How can a butterfly, weighing no more than a feather, fly into the wind and how can they control where they are going given their jerky, erratic flight paths?
First of all, no matter if it's a butterfly or a bird, if wind speed exceeds maximum flight speed, then it can't fly. Different species of butterflies fly at different speeds and the range is about 3 miles per hour to a lightning fast 23 miles per hour. Most small butterflies must therefore avoid high winds.
Butterflies have big wings and slow wing beats (about 10 per second) compared with about 200 in honey bees and, believe it or not, their wings are more than twice as effective as a bird’s.
Recent research indicates they control their jerky, erratic flight by keeping their body perpendicular to the ground and time that with a rotation of their body that is timed with each flap of their wings. A good example of what happens when a butterfly flaps it wings can be visualized by imagining running a spoon through coffee with creamer added. Swirls appear around a low pressure center. Their wings swirl the air above their wings making a low pressure vortex. Thus the vortex sucks the butterfly upward and allows the wings to snap back into position with less resistance. Once the upstroke has been completed, butterflies then preform a quick change of angle, just enough to add even more lift. It's this excessive lift combined with the angle of their body that causes the jerky motion associated with their fight.
They have huge wings for their bodies, wings that are way bigger than many other insects of the same weight and their wings are so massive they can fly even with half their wing cut off. Because the wings are so big, it is easy for them to maneuver. Their wings are similar to a ship's rudder; the bigger a ship's rudder, the faster it can turn.
Butterflies use their wings to make those erratic fluttering pattern which is unique to butterflies. These erratic movements have a purpose; it makes their movements hard for predators to predict.
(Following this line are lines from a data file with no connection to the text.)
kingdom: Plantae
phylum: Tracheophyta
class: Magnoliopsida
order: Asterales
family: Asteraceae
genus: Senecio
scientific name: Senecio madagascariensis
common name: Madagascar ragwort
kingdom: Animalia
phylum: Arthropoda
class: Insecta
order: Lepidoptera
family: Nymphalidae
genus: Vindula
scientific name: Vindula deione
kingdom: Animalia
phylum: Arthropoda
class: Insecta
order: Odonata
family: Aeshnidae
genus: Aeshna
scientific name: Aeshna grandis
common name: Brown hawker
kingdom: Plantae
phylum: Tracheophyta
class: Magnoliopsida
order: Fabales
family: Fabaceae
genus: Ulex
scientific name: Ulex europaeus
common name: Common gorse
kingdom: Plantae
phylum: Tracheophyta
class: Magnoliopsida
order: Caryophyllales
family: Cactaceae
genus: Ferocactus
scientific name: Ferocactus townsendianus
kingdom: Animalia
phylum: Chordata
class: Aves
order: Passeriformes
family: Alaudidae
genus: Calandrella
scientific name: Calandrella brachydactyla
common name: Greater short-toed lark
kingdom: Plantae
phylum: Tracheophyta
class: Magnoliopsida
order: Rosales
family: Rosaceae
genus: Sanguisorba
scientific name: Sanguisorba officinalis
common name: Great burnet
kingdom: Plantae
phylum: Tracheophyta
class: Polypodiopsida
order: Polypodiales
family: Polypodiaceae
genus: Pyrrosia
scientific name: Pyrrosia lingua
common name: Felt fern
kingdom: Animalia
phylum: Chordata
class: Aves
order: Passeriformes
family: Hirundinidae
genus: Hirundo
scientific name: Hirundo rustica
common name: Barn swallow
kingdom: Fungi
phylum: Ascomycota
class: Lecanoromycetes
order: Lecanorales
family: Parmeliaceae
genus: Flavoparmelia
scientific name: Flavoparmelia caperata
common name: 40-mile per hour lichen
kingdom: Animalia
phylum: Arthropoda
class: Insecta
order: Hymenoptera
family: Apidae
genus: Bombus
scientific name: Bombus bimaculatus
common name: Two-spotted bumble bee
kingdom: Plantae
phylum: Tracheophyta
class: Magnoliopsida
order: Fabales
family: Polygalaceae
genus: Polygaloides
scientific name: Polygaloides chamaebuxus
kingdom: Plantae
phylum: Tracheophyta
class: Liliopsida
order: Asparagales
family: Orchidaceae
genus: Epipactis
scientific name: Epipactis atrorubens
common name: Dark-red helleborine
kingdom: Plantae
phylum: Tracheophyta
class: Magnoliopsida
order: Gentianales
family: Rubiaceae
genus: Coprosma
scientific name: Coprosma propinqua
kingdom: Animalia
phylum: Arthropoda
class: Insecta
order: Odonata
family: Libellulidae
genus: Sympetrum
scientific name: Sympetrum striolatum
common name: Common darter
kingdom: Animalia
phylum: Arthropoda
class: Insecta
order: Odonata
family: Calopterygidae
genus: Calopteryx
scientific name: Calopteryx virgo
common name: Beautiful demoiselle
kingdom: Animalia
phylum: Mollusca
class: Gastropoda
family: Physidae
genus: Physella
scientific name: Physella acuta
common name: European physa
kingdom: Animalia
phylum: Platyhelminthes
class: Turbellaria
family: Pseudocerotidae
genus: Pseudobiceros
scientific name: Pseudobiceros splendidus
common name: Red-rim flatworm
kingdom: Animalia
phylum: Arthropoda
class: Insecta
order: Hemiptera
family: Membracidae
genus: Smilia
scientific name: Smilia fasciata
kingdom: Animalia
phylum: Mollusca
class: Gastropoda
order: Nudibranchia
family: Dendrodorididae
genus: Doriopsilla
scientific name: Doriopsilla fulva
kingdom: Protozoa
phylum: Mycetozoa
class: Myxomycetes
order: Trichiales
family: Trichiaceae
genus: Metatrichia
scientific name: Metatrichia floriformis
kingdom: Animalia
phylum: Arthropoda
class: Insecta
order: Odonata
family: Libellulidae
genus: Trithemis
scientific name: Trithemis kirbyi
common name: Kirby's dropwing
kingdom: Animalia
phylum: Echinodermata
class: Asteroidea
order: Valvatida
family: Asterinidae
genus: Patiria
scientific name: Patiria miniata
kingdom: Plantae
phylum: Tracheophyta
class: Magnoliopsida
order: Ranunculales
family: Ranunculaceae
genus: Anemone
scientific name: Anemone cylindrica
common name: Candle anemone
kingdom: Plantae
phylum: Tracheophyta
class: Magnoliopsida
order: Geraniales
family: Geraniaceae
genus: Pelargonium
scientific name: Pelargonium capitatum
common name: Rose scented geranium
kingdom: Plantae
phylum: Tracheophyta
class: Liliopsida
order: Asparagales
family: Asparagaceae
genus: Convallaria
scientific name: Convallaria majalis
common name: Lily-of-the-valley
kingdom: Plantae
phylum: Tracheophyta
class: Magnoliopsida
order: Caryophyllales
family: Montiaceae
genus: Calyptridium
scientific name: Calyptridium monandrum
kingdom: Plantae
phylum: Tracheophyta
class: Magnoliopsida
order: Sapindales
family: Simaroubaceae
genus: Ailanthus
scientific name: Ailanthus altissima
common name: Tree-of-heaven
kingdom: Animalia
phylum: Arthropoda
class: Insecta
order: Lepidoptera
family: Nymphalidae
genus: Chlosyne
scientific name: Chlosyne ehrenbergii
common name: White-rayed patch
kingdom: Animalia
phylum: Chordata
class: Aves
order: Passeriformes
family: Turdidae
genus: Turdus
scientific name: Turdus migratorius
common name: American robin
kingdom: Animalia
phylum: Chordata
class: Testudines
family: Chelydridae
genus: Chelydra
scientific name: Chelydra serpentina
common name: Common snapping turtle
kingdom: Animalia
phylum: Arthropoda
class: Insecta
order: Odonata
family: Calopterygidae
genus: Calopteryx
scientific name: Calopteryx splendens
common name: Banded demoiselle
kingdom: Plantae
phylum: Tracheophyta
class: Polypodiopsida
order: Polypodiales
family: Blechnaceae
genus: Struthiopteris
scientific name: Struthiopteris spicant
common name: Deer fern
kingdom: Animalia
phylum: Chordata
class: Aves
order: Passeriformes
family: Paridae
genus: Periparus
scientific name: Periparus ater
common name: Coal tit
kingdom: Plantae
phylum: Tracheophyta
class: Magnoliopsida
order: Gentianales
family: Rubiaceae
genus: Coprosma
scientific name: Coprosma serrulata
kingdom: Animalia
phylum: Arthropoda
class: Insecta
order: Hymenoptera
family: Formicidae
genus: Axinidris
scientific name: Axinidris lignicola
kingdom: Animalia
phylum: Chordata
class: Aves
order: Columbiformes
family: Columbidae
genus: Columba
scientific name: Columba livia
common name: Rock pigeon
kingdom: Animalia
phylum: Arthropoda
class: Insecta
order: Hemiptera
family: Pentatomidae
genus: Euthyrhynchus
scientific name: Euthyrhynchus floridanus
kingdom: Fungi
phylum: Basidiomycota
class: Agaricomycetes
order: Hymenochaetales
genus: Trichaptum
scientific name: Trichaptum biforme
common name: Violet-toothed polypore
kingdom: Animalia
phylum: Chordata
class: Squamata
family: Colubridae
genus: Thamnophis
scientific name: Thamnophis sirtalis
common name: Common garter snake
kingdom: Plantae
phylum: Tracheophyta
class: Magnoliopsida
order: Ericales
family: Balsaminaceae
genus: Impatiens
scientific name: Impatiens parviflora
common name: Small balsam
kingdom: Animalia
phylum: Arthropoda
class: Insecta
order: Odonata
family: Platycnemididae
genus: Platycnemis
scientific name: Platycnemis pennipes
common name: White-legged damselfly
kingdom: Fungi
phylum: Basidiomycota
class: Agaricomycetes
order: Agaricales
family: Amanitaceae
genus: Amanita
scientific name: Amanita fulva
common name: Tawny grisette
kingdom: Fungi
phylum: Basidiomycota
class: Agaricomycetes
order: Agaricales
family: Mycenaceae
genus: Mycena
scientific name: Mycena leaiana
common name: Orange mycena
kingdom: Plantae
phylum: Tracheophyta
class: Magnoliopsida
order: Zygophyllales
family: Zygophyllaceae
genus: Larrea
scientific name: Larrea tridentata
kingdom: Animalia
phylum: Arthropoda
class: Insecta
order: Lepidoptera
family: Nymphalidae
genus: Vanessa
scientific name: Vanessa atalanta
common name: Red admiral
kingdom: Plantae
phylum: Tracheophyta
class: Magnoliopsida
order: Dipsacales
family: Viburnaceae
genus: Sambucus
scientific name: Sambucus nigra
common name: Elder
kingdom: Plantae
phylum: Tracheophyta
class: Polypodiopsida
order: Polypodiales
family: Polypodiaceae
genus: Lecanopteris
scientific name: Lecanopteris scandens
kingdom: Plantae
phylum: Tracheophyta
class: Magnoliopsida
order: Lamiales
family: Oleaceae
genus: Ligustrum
Monarch butterflies can navigate their way for a distance of some 3000 miles each fall from Canada to Mexico and back in the spring. How do they do it?
Birds are known for their long-range migration but not insects, Also, a bird's migration route is a round-trip which they may make many times in their lifetime, but for the Monarch, it is a trip they make only once.
A team of scientists at the University of Massachusetts Medical School explored their brains and eye tissues and discovered that it is the ultraviolet band of light that is crucial to their orientation and gived them their sense of direction. The input from UV light detection in the eye and a biological clock in their brain guides them to their destination at the appointed time.